GOAL OF THE EXERCISE:
Each line of the listing that includes the string "moro" needs to be located and copied.

THE INPUT:
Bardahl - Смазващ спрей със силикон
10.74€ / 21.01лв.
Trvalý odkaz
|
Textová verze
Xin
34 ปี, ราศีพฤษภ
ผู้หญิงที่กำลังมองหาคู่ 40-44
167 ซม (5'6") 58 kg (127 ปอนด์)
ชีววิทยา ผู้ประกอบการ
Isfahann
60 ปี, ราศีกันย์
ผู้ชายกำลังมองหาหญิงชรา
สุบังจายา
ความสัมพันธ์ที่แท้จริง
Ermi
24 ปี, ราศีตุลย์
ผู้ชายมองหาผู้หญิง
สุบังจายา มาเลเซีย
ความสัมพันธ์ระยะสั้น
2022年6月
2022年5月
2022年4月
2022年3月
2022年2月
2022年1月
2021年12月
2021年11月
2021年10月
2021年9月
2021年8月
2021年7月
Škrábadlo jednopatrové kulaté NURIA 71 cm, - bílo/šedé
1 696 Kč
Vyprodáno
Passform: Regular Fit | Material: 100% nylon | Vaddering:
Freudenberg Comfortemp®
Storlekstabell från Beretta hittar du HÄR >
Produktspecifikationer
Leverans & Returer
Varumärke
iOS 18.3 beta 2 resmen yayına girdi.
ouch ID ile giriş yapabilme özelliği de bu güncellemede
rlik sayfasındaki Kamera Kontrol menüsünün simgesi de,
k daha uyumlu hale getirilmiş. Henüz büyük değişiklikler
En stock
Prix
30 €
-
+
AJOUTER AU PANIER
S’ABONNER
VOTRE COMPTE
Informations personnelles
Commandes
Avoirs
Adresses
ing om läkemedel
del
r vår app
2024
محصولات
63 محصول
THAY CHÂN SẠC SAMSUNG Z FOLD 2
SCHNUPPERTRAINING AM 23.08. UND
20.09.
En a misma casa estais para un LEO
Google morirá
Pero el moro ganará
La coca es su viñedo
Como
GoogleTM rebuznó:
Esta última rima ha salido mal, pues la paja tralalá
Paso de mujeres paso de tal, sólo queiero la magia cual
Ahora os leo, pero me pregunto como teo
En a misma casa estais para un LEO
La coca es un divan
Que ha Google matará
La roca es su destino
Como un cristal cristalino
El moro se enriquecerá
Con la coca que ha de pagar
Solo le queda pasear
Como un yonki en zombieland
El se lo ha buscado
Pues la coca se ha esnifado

RESPONSE:
Pero el moro ganará
El moro se enriquecerá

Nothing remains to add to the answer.